Methods: This was a comparative, observational, cross-sectional study was conducted using a dataset of 200 primary care-related questions generated through literature review and expert validation. Three experienced family physicians and ChatGPT-4o independently provided responses. The responses were anonymized and randomly assessed by three independent family medicine experts. Evaluations were based on Likert scales for appropriateness (1-6), accuracy (1-6), comprehensiveness (1-3), and empathy (1-5). Word counts were also recorded.
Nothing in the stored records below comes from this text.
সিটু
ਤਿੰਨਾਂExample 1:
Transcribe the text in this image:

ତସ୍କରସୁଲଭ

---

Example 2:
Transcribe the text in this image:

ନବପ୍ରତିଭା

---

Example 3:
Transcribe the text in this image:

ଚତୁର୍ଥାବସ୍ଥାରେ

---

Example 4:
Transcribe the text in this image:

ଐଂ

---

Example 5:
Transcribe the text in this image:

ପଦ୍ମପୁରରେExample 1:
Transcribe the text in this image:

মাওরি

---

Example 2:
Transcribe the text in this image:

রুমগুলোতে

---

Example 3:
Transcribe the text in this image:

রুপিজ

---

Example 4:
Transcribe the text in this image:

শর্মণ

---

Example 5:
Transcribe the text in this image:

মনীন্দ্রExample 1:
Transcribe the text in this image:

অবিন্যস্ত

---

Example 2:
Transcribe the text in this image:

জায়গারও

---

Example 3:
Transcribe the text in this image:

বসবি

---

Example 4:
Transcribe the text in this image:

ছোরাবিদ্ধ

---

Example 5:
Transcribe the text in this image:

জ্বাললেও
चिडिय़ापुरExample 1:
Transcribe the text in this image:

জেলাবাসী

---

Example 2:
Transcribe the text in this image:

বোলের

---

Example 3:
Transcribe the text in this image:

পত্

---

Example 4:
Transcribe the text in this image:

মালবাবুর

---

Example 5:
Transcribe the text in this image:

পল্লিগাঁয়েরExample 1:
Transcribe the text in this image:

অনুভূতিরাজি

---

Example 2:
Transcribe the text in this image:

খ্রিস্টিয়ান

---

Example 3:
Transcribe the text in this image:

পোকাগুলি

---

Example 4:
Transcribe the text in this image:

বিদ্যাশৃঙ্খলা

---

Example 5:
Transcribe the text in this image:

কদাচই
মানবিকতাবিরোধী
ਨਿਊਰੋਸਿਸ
Results: ChatGPT-4o outperformed family physicians across all evaluation metrics (p < 0.01). ChatGPT-4o received higher scores for appropriateness (mean 5.8 ± 0.5 vs. 4.3 ± 1.0), accuracy (5.8 ± 0.5 vs. 4.5 ± 1.1), comprehensiveness (2.4 ± 0.6 vs. 1.4 ± 0.7). and empathy (4.8 ± 0.4 vs. 4.0 ± 0.8). The average word count of ChatGPT's responses (298.8 ± 82.3 words) was significantly longer than that of physicians (106.1 ± 95.0 words). In topic-specific analysis, ChatGPT-4o outperformed physicians, except in General Consultation and Child Infections (p = 0.07, 0.08 respectively).
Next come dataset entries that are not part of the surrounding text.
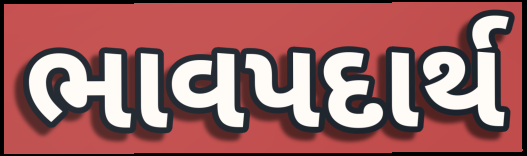
ભાવપદાર્થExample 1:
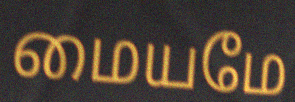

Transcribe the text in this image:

மையமே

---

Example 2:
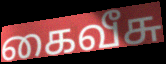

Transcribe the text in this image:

கைவீசு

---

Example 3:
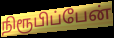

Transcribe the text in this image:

நிரூபிப்பேன்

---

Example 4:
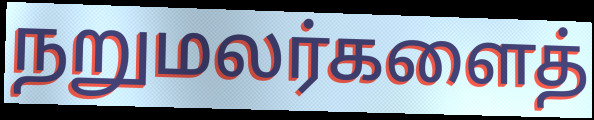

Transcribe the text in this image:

நறுமலர்களைத்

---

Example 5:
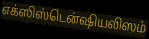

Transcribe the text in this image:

எக்ஸிஸ்டென்ஷியலிஸம்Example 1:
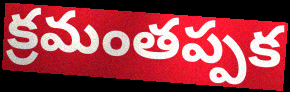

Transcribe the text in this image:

క్రమంతప్పక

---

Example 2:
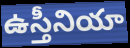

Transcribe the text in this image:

ఉస్తీనియా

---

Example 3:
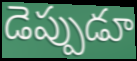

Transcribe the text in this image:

డెప్పుడూ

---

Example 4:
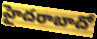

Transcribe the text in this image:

హైదరాబాదో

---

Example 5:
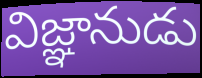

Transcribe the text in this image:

విజ్ఞానుడు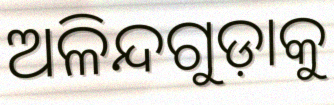
ଅଳିନ୍ଦଗୁଡ଼ାକୁ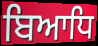
ਬਿਆਧਿ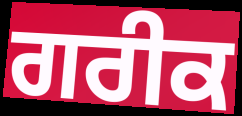
ਗਰੀਕ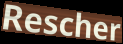
Rescher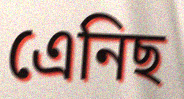
এেনিছ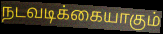
நடவடிக்கையாகும்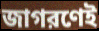
জাগরণেইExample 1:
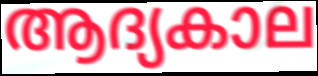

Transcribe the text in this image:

ആദ്യകാല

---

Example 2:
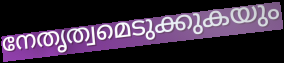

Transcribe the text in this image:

നേതൃത്വമെടുക്കുകയും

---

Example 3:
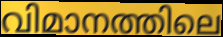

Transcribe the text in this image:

വിമാനത്തിലെ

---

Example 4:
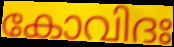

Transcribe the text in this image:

കോവിദഃ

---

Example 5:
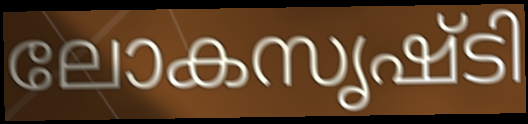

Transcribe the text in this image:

ലോകസൃഷ്ടി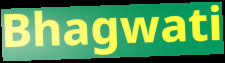
Bhagwati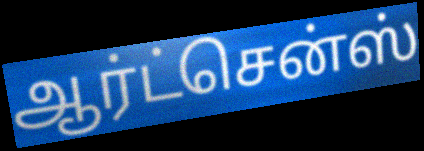
ஆர்ட்சென்ஸ்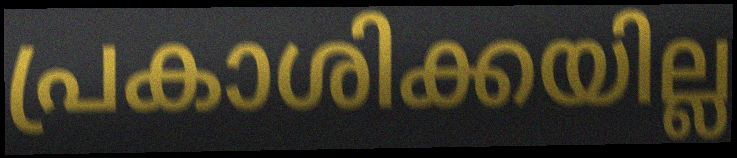
പ്രകാശിക്കയില്ലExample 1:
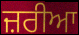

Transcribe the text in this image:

ਜ਼ਰੀਆ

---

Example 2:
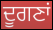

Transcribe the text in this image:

ਦੂਗਣਾਂ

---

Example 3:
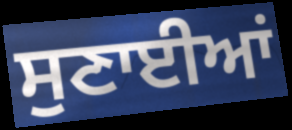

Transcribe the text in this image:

ਸੁਣਾਈਆਂ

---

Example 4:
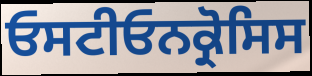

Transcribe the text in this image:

ਓਸਟੀਓਨਕ੍ਰੋਸਿਸ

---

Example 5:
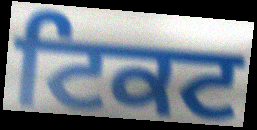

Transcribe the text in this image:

ਟਿਕਟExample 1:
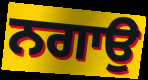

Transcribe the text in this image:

ਨਗਾਉ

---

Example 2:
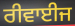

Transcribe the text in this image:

ਰੀਵਾਈਜ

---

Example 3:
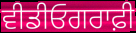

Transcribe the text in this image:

ਵੀਡੀਓਗਰਾਫ਼ੀ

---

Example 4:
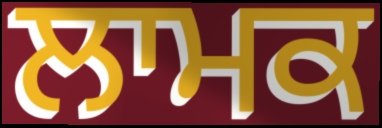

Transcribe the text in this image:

ਲਾਮਕ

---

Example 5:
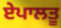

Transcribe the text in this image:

ਏਪਾਲਤੂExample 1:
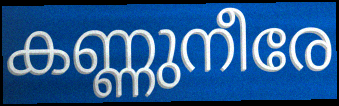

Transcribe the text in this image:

കണ്ണുനീരേ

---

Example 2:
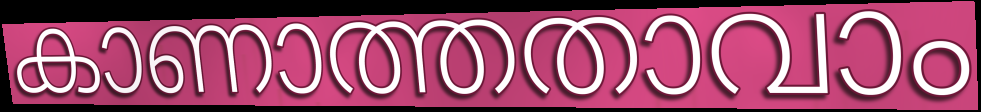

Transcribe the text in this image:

കാണാത്തതാവാം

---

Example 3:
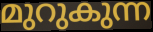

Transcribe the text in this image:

മുറുകുന്ന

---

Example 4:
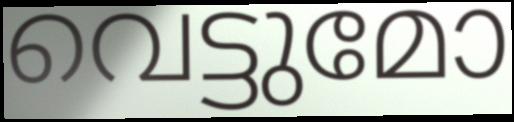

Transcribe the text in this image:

വെട്ടുമോ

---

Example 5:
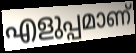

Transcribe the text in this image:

എളുപ്പമാണ്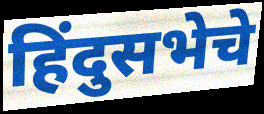
हिंदुसभेचे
Conclusion: The findings suggest that ChatGPT-4o has the potential to enhance patient education, medical training, and clinical decision support. Future research should explore AI's real-world clinical impact, its role in improving medical education, and strategies to refine AI-generated responses for conciseness and cultural relevance.